To tackle acute shortage of skilled workers, Germany has agreed to open its labour market for specialists from non-EU countries, including India, by easing the minimum salary requirement to obtain a residence permit.
The leaders of Chancellor Angela Merkel's Christian Democratic Union (CDU) and its coalition partners decided at a meeting here last night that the minimum annual salary needed by a non-EU national to take up an employment in the country will be reduced from 66,000 euros to 48,000 euros.
The centre-right coalition's decision is part of a new initiative by the Merkel government to tackle the acute shortage of highly-qualified specialists and skilled workers in various sectors by making the country more attractive for migrants from non-EU countries.
Last month, the government had passed a bill to speed up the recognition of foreign educational qualifications, which gives about 16 million people with migration background, for the first time the right to get their foreign educational qualifications recognised by the German authorities.

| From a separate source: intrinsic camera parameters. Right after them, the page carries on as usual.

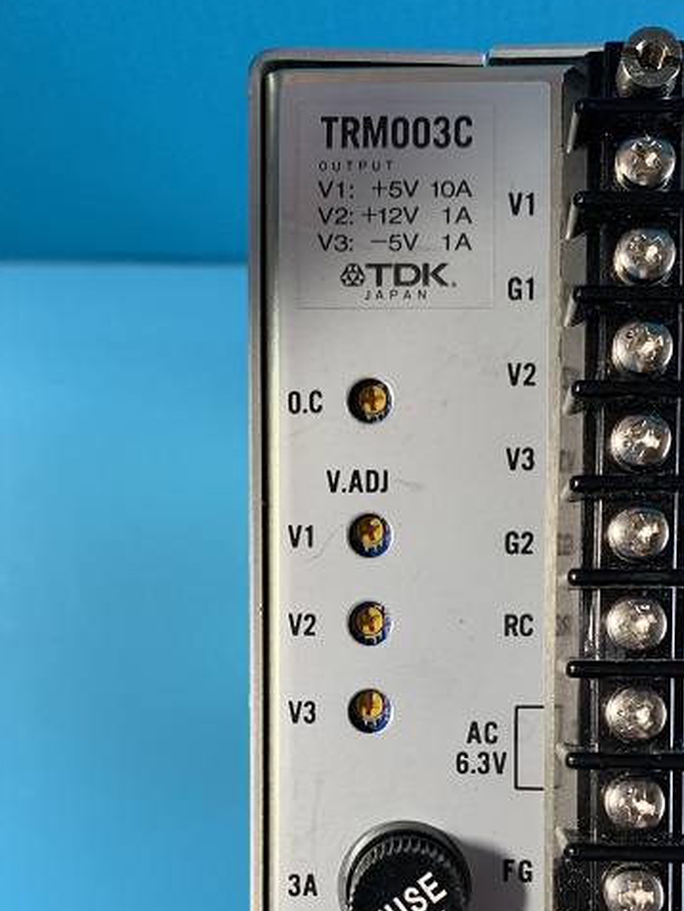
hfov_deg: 32.8
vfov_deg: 41.6
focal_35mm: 44
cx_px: 414
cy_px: 685
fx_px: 1159
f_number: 1.8
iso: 100
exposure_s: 1/87
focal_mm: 4.25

The legislation crossed its parliamentary hurdle when the Bundesrat, the upper house, passed it last
Friday.
Around 300,000 people are expected to benefit when it will be signed into a law by President Christian Wulff. It will enable them to find employment matching their educational qualifications.
Until now, they were forced to do low-paid jobs because their qualifications were not recognised.
The government has been under pressure from the industry and business organisations to reduce or completely abolish the minimum salary barrier and make it easier for foreign specialists to relocate in this country.
They have warned that the shortage of specialists and skilled workers has the potential to develop as a major problem for the German industry in the coming years unless steps were taken to ease the restrictions on migration.
A recent study estimated that Germany will have a shortage of 240,000 engineers by 2020.
The German government was hoping that at least a part of the vacancies for IT specialists, engineers and skilled workers in different fields could be filled by migrants from eight former Soviet republics and former east bloc countries, which gained access to the German labour market in May, seven years after they joined the European Union.
However, fewer job-seekers came than anticipated, according to the German Labour Office.